*Exercise goal*. Give again, word for word, the line holding "14-May-15 | 134,278,252.98 |" and every line after it through the end of the data below. Omit pictures.

*Page images and extracted text*.
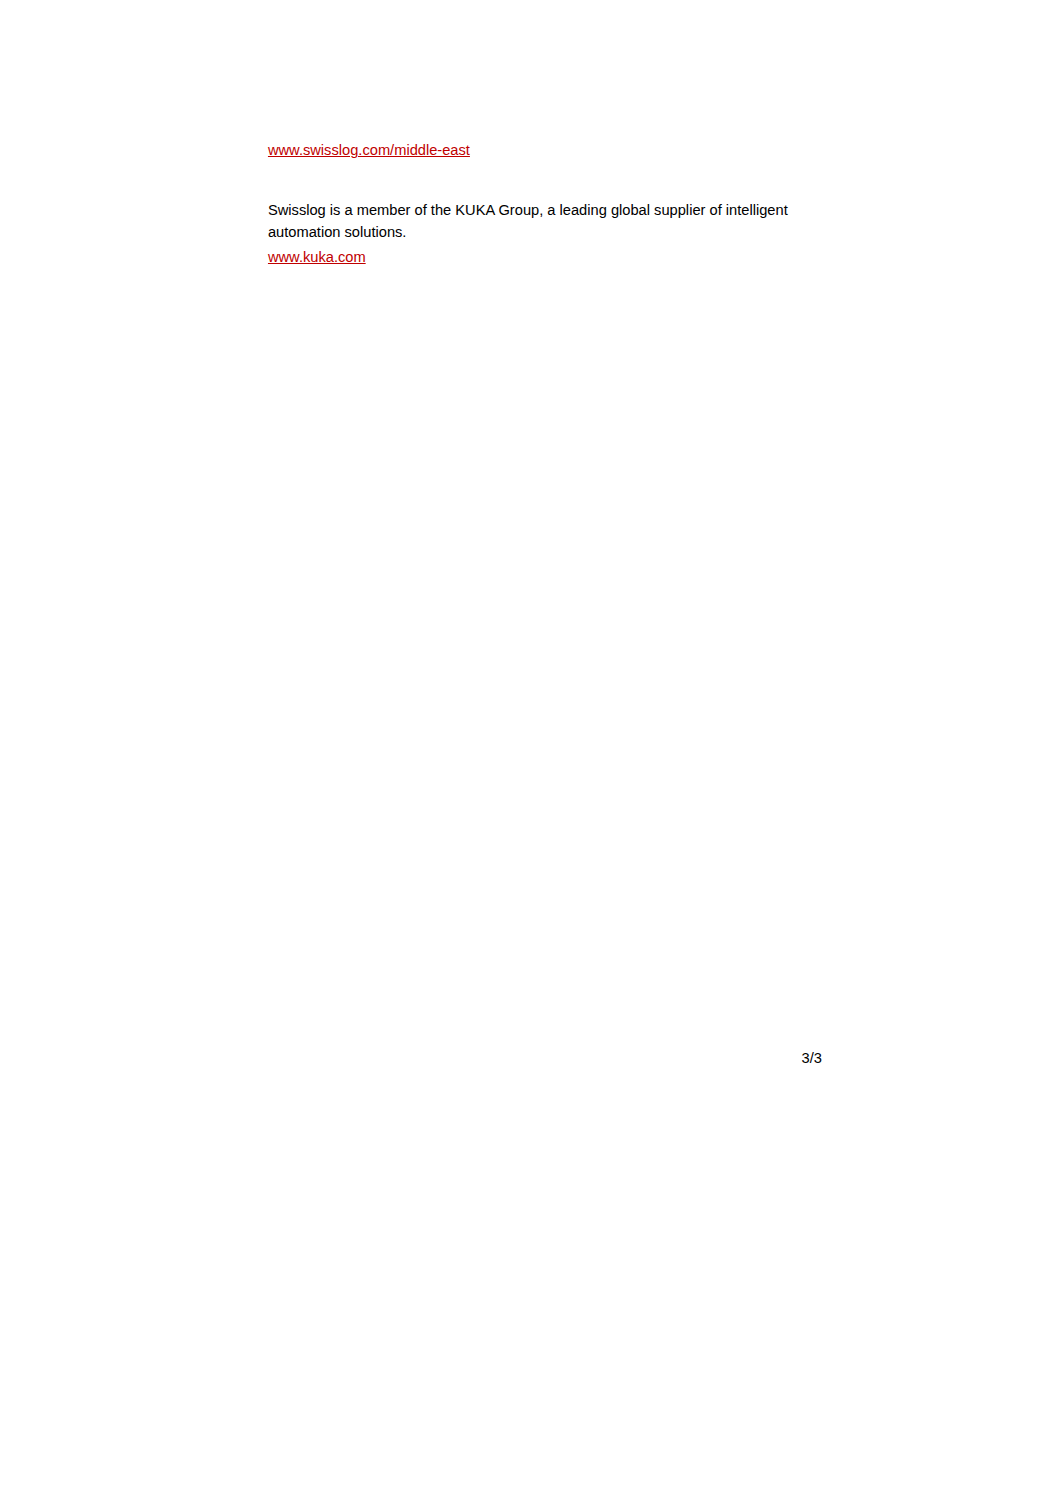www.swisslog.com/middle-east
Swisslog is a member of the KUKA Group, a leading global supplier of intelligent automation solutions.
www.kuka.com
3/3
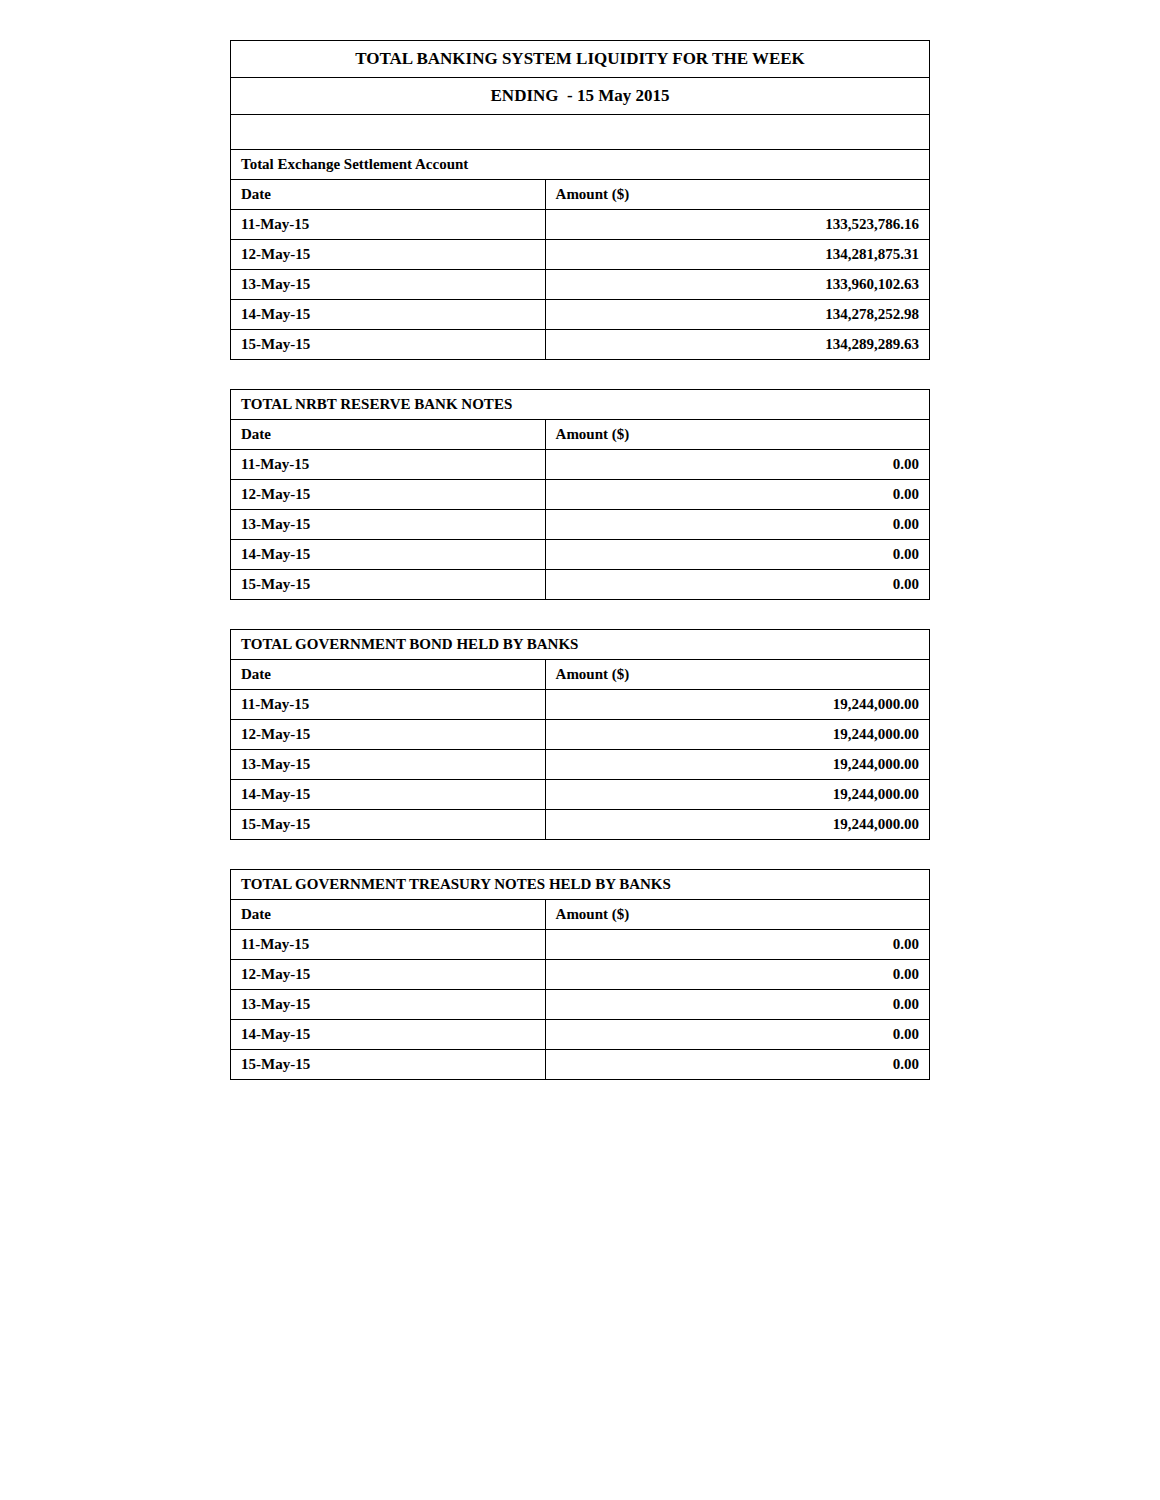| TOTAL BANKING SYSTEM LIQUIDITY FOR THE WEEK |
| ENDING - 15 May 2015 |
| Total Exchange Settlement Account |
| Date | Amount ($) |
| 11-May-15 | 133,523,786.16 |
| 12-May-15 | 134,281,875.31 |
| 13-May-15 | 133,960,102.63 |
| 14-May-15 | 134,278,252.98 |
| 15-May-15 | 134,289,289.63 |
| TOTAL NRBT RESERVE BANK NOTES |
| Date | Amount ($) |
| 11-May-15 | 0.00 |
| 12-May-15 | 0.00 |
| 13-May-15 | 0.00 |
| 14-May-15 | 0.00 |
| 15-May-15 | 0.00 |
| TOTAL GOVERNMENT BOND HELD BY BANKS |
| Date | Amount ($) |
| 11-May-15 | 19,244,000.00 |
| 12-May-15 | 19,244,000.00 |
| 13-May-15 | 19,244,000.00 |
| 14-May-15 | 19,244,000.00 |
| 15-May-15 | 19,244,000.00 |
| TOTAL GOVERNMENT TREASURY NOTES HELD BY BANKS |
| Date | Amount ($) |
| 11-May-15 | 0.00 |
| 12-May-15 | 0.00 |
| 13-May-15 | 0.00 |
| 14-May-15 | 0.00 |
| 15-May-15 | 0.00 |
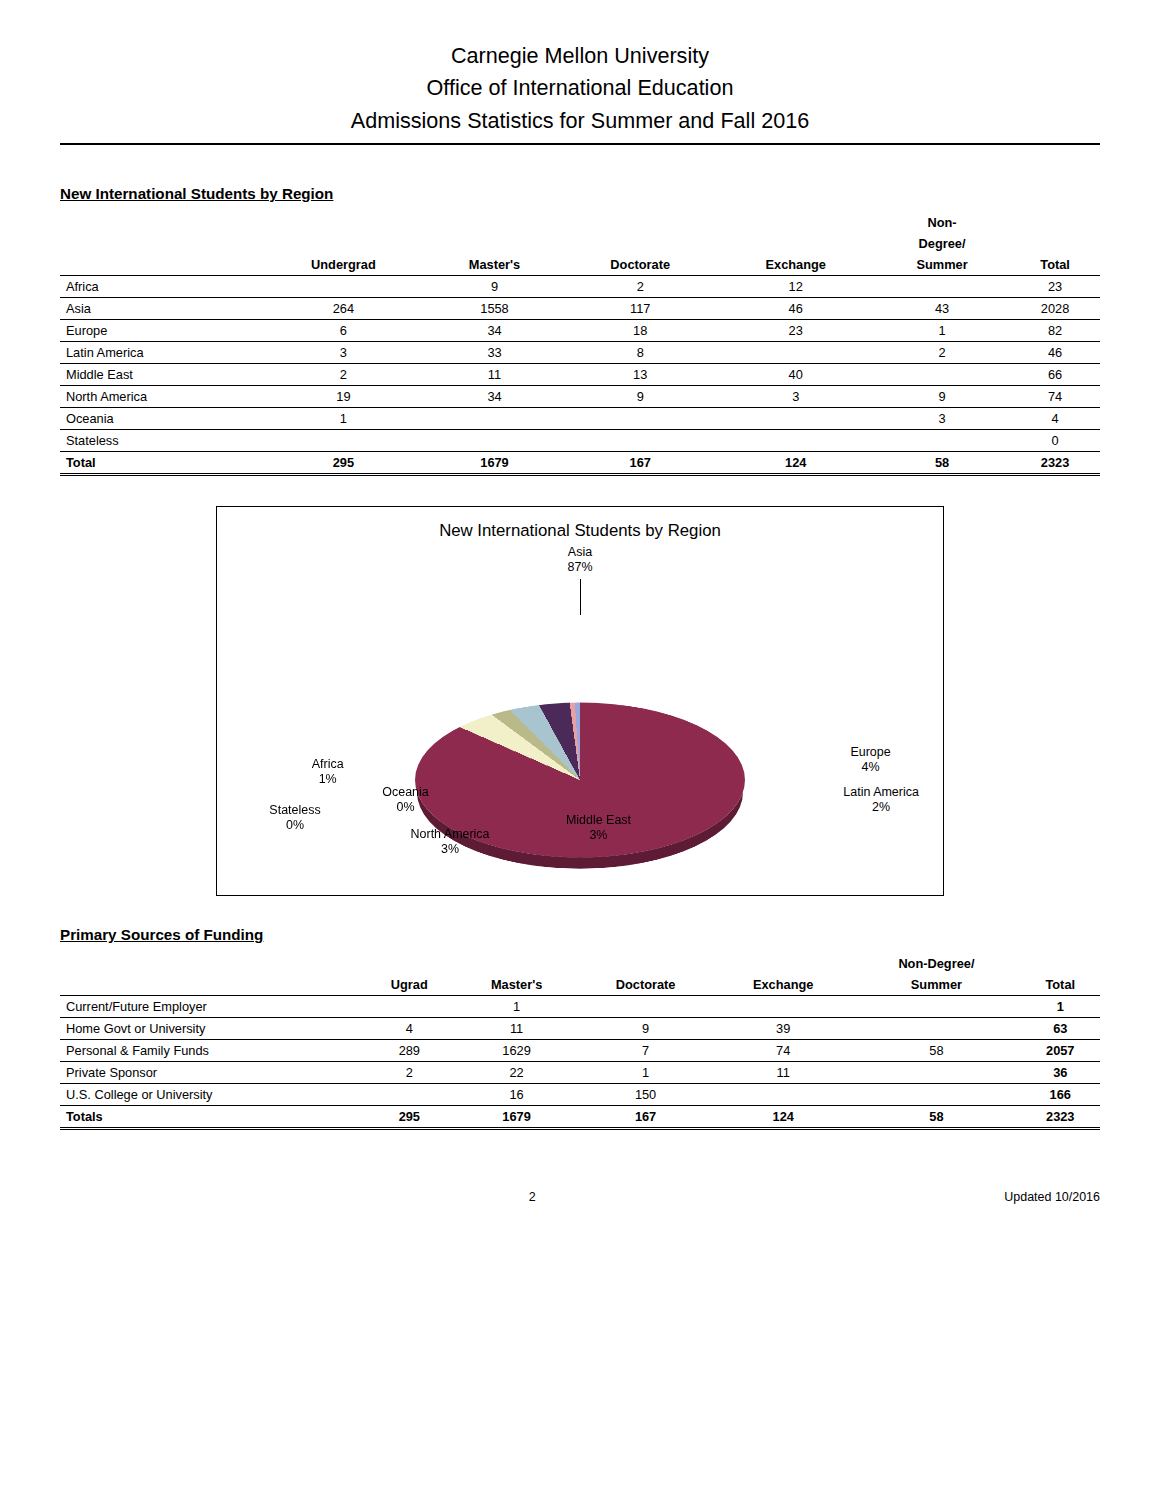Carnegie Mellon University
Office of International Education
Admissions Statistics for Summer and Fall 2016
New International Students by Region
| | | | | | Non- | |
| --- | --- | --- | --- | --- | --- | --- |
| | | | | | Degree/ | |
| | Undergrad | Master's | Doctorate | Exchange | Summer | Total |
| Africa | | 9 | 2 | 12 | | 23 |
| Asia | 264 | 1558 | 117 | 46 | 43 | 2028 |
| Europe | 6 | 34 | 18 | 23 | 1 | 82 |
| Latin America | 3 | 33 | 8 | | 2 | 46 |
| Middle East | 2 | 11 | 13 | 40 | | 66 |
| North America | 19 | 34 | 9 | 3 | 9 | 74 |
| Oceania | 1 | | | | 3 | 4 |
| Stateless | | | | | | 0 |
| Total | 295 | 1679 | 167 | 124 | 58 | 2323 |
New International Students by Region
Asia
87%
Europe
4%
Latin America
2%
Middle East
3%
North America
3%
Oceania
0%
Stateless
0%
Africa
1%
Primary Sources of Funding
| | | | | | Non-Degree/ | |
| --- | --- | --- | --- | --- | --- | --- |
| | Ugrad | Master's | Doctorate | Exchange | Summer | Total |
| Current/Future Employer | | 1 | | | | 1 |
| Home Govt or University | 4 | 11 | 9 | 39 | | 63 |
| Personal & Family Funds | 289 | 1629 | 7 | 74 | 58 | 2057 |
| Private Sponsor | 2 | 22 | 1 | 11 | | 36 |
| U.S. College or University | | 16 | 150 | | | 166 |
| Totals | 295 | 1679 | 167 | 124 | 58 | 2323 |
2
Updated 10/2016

*Solution for this exercise*.
| 14-May-15 | 134,278,252.98 |
| 15-May-15 | 134,289,289.63 |
| TOTAL NRBT RESERVE BANK NOTES |
| Date | Amount ($) |
| 11-May-15 | 0.00 |
| 12-May-15 | 0.00 |
| 13-May-15 | 0.00 |
| 14-May-15 | 0.00 |
| 15-May-15 | 0.00 |
| TOTAL GOVERNMENT BOND HELD BY BANKS |
| Date | Amount ($) |
| 11-May-15 | 19,244,000.00 |
| 12-May-15 | 19,244,000.00 |
| 13-May-15 | 19,244,000.00 |
| 14-May-15 | 19,244,000.00 |
| 15-May-15 | 19,244,000.00 |
| TOTAL GOVERNMENT TREASURY NOTES HELD BY BANKS |
| Date | Amount ($) |
| 11-May-15 | 0.00 |
| 12-May-15 | 0.00 |
| 13-May-15 | 0.00 |
| 14-May-15 | 0.00 |
| 15-May-15 | 0.00 |
Carnegie Mellon University
Office of International Education
Admissions Statistics for Summer and Fall 2016
New International Students by Region
| | | | | | Non- | |
| --- | --- | --- | --- | --- | --- | --- |
| | | | | | Degree/ | |
| | Undergrad | Master's | Doctorate | Exchange | Summer | Total |
| Africa | | 9 | 2 | 12 | | 23 |
| Asia | 264 | 1558 | 117 | 46 | 43 | 2028 |
| Europe | 6 | 34 | 18 | 23 | 1 | 82 |
| Latin America | 3 | 33 | 8 | | 2 | 46 |
| Middle East | 2 | 11 | 13 | 40 | | 66 |
| North America | 19 | 34 | 9 | 3 | 9 | 74 |
| Oceania | 1 | | | | 3 | 4 |
| Stateless | | | | | | 0 |
| Total | 295 | 1679 | 167 | 124 | 58 | 2323 |
New International Students by Region
Asia
87%
Europe
4%
Latin America
2%
Middle East
3%
North America
3%
Oceania
0%
Stateless
0%
Africa
1%
Primary Sources of Funding
| | | | | | Non-Degree/ | |
| --- | --- | --- | --- | --- | --- | --- |
| | Ugrad | Master's | Doctorate | Exchange | Summer | Total |
| Current/Future Employer | | 1 | | | | 1 |
| Home Govt or University | 4 | 11 | 9 | 39 | | 63 |
| Personal & Family Funds | 289 | 1629 | 7 | 74 | 58 | 2057 |
| Private Sponsor | 2 | 22 | 1 | 11 | | 36 |
| U.S. College or University | | 16 | 150 | | | 166 |
| Totals | 295 | 1679 | 167 | 124 | 58 | 2323 |
2
Updated 10/2016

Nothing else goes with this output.